History
- Name: 1878–1895: P.S. Earl of Ulster
- Owner: 1878–1894: Lancashire and Yorkshire Railway
- Operator: 1878–1894: Lancashire and Yorkshire Railway
- Port of registry: United Kingdom
- Route: 1878–1894: Belfast – Fleetwood
- Builder: Barrow-in-Furness
- Launched: 24 November 1878
- Fate: Broken up December 1895

General characteristics
- Tonnage: 1,107 gross register tons (GRT)

= PS Earl of Ulster =

PS Earl of Ulster was a paddle steamer passenger vessel operated by the London and North Western Railway and the Lancashire and Yorkshire Railway from 1878 to 1894.

==History==

Earl of Ulster was built by the Barrow Iron Shipbuilding Co., Barrow in Furness, Lancashire for the North Lancashire Steam Navigation Co. She was launched on 24 November 1877. She operated on services from Fleetwood to Belfast.

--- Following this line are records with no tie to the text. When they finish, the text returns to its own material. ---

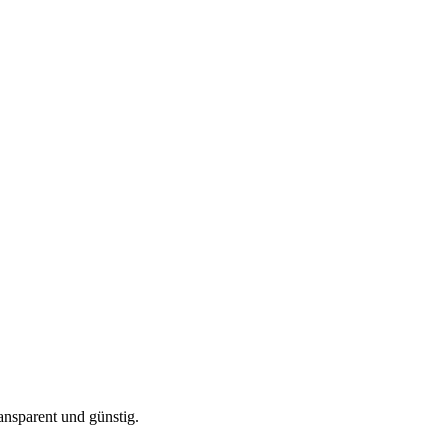
ansparent und günstig.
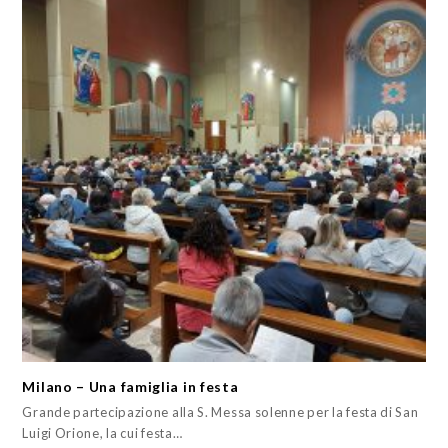
Milano – Una famiglia in festa
Grande partecipazione alla S. Messa solenne per la festa di San
Luigi Orione, la cui festa…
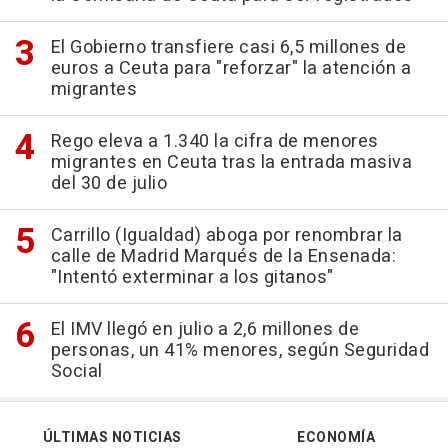
El Gobierno transfiere casi 6,5 millones de
euros a Ceuta para "reforzar" la atención a
migrantes
Rego eleva a 1.340 la cifra de menores
migrantes en Ceuta tras la entrada masiva
del 30 de julio
Carrillo (Igualdad) aboga por renombrar la
calle de Madrid Marqués de la Ensenada:
"Intentó exterminar a los gitanos"
El IMV llegó en julio a 2,6 millones de
personas, un 41% menores, según Seguridad
Social
ÚLTIMAS NOTICIAS
ECONOMÍA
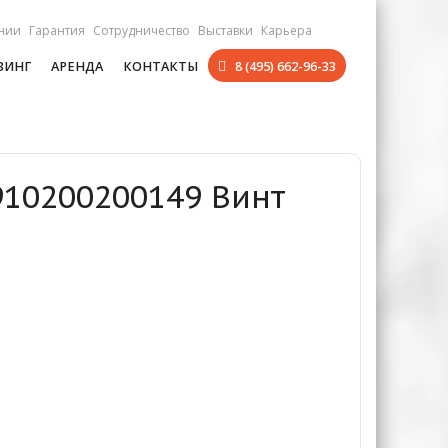
нии
Гарантия
Сотрудничество
Выставки
Карьера
ЗИНГ
АРЕНДА
КОНТАКТЫ
8 (495) 662-96-33
910200200149 Винт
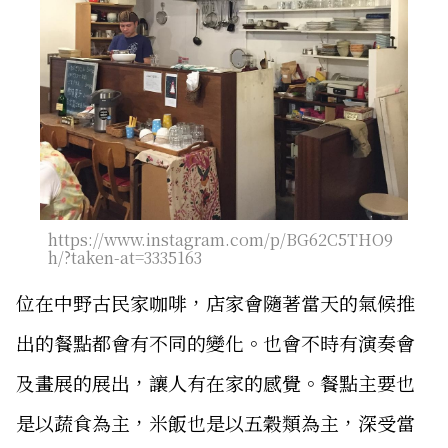
https://www.instagram.com/p/BG62C5THO9
h/?taken-at=3335163
位在中野古民家咖啡，店家會隨著當天的氣候推
出的餐點都會有不同的變化。也會不時有演奏會
及畫展的展出，讓人有在家的感覺。餐點主要也
是以蔬食為主，米飯也是以五穀類為主，深受當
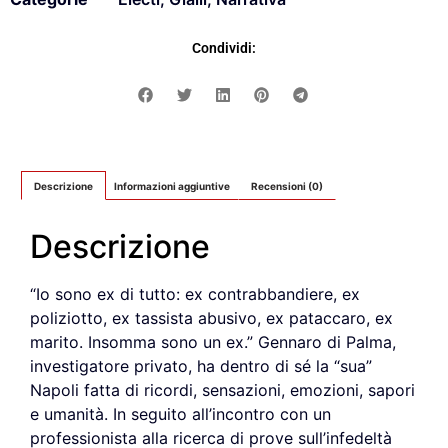
Condividi:
Descrizione
Informazioni aggiuntive
Recensioni (0)
Descrizione
“Io sono ex di tutto: ex contrabbandiere, ex
poliziotto, ex tassista abusivo, ex pataccaro, ex
marito. Insomma sono un ex.” Gennaro di Palma,
investigatore privato, ha dentro di sé la “sua”
Napoli fatta di ricordi, sensazioni, emozioni, sapori
e umanità. In seguito all’incontro con un
professionista alla ricerca di prove sull’infedeltà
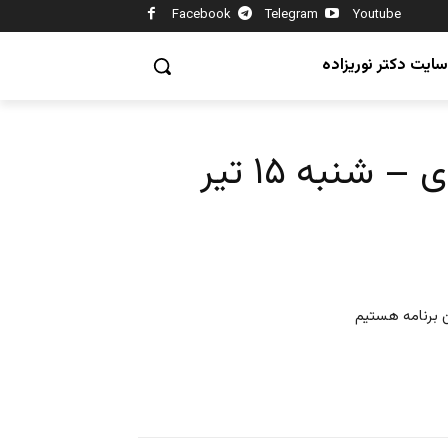
Facebook
Telegram
Youtube
سایت دکتر نوریزاده
نبه ۱۵ تیر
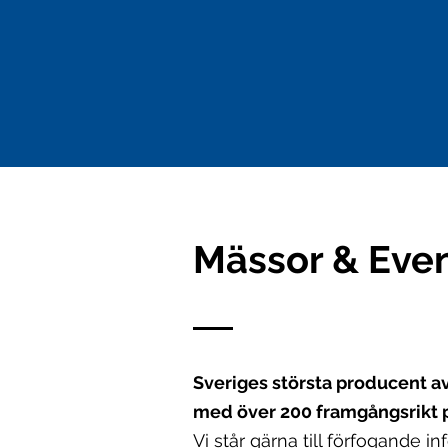
Mässor & Eve
Sveriges största producent a
med över 200 framgångsrikt p
Vi står gärna till förfogande in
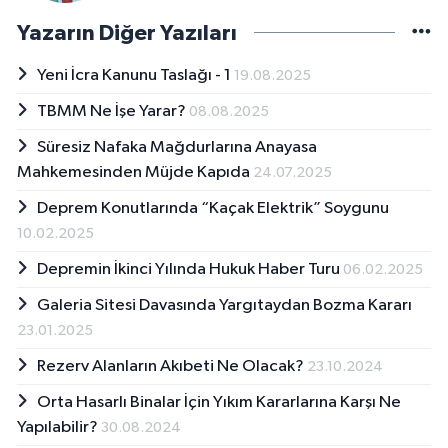
Yazarın Diğer Yazıları
Yeni İcra Kanunu Taslağı - 1
19.08.2025
TBMM Ne İşe Yarar?
08.08.2025
Süresiz Nafaka Mağdurlarına Anayasa
Mahkemesinden Müjde Kapıda
24.07.2025
Deprem Konutlarında “Kaçak Elektrik” Soygunu
10.02.2025
Depremin İkinci Yılında Hukuk Haber Turu
06.02.2025
Galeria Sitesi Davasında Yargıtaydan Bozma Kararı
23.01.2025
Rezerv Alanların Akıbeti Ne Olacak?
23.10.2024
Orta Hasarlı Binalar İçin Yıkım Kararlarına Karşı Ne
Yapılabilir?
30.08.2024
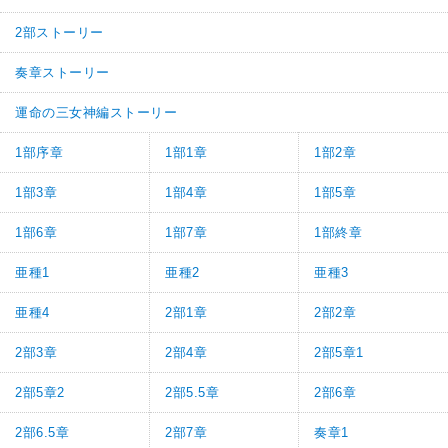
2部ストーリー
奏章ストーリー
運命の三女神編ストーリー
1部序章
1部1章
1部2章
1部3章
1部4章
1部5章
1部6章
1部7章
1部終章
亜種1
亜種2
亜種3
亜種4
2部1章
2部2章
2部3章
2部4章
2部5章1
2部5章2
2部5.5章
2部6章
2部6.5章
2部7章
奏章1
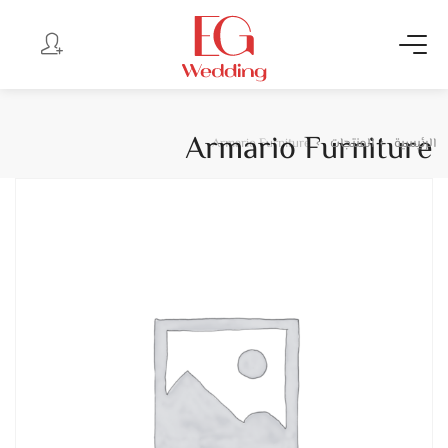
Armario Furniture
الرئيسية
المنتجات
Armario Furniture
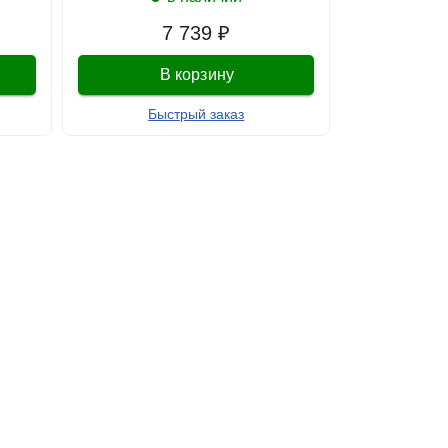
7 739 ₽
В корзину
Быстрый заказ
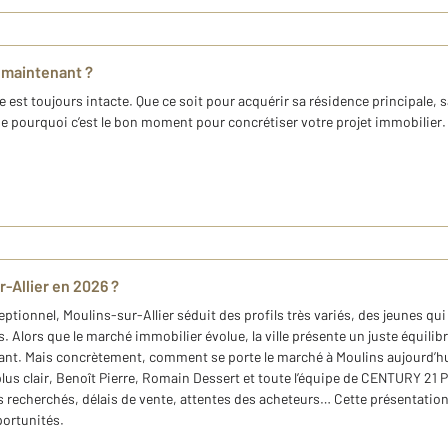
 maintenant ?
 est toujours intacte. Que ce soit pour acquérir sa résidence principale, 
e pourquoi c’est le bon moment pour concrétiser votre projet immobilier
r-Allier en 2026 ?
ptionnel, Moulins-sur-Allier séduit des profils très variés, des jeunes qu
s. Alors que le marché immobilier évolue, la ville présente un juste équili
ssant. Mais concrètement, comment se porte le marché à Moulins aujourd’hui
plus clair, Benoît Pierre, Romain Dessert et toute l’équipe de CENTURY 21 
plus recherchés, délais de vente, attentes des acheteurs… Cette présentat
portunités.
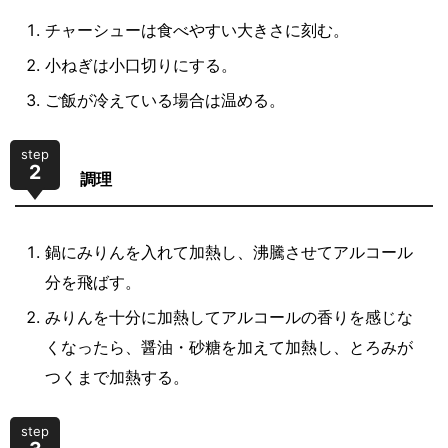
チャーシューは食べやすい大きさに刻む。
小ねぎは小口切りにする。
ご飯が冷えている場合は温める。
step
2
調理
鍋にみりんを入れて加熱し、沸騰させてアルコール
分を飛ばす。
みりんを十分に加熱してアルコールの香りを感じな
くなったら、醤油・砂糖を加えて加熱し、とろみが
つくまで加熱する。
step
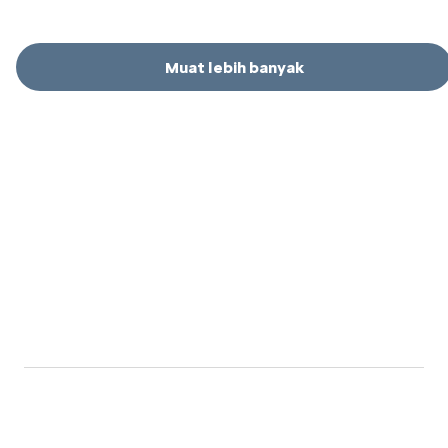
Muat lebih banyak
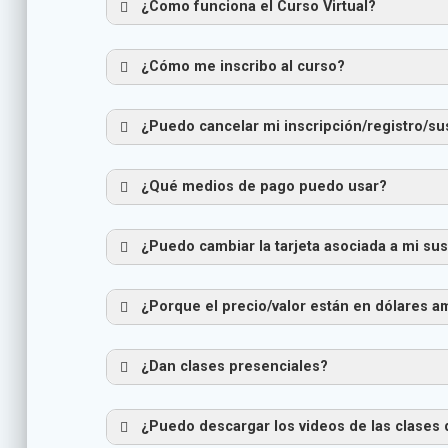
¿Como funciona el Curso Virtual?
¿Cómo me inscribo al curso?
¿Puedo cancelar mi inscripción/registro/s
Elijes un plan de pago.
Compras su acceso al curso, es cu
¿Qué medios de pago puedo usar?
Ya teniendo su acceso al curso, ing
¿Puedo cambiar la tarjeta asociada a mi su
¿Porque el precio/valor están en dólares 
¿Dan clases presenciales?
¿Puedo descargar los videos de las clases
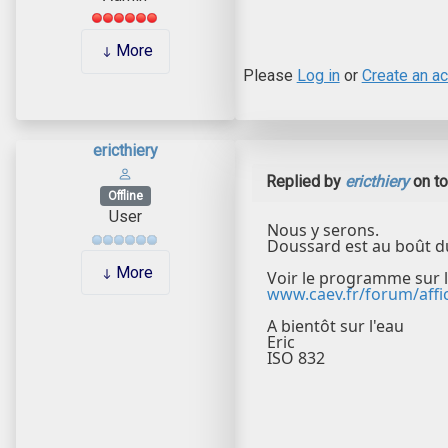
More
Please
Log in
or
Create an a
ericthiery
Replied by
ericthiery
on t
Offline
User
Nous y serons.
Doussard est au boût du
More
Voir le programme sur l
www.caev.fr/forum/affi
A bientôt sur l'eau
Eric
ISO 832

On 30 June 1883, she was involved in a collision off the Isle of Man with the schooner Susanna.

On 12 March 1889, she collided with the Holywood Lighthouse in Belfast Lough and destroyed it.

After being sold to A M Carlisle in 1894, Earl of Ulster passed into the ownership of J McCausland of Portaferry and was briefly put into service on Strangford Lough running excursion trips for one season before being broken up.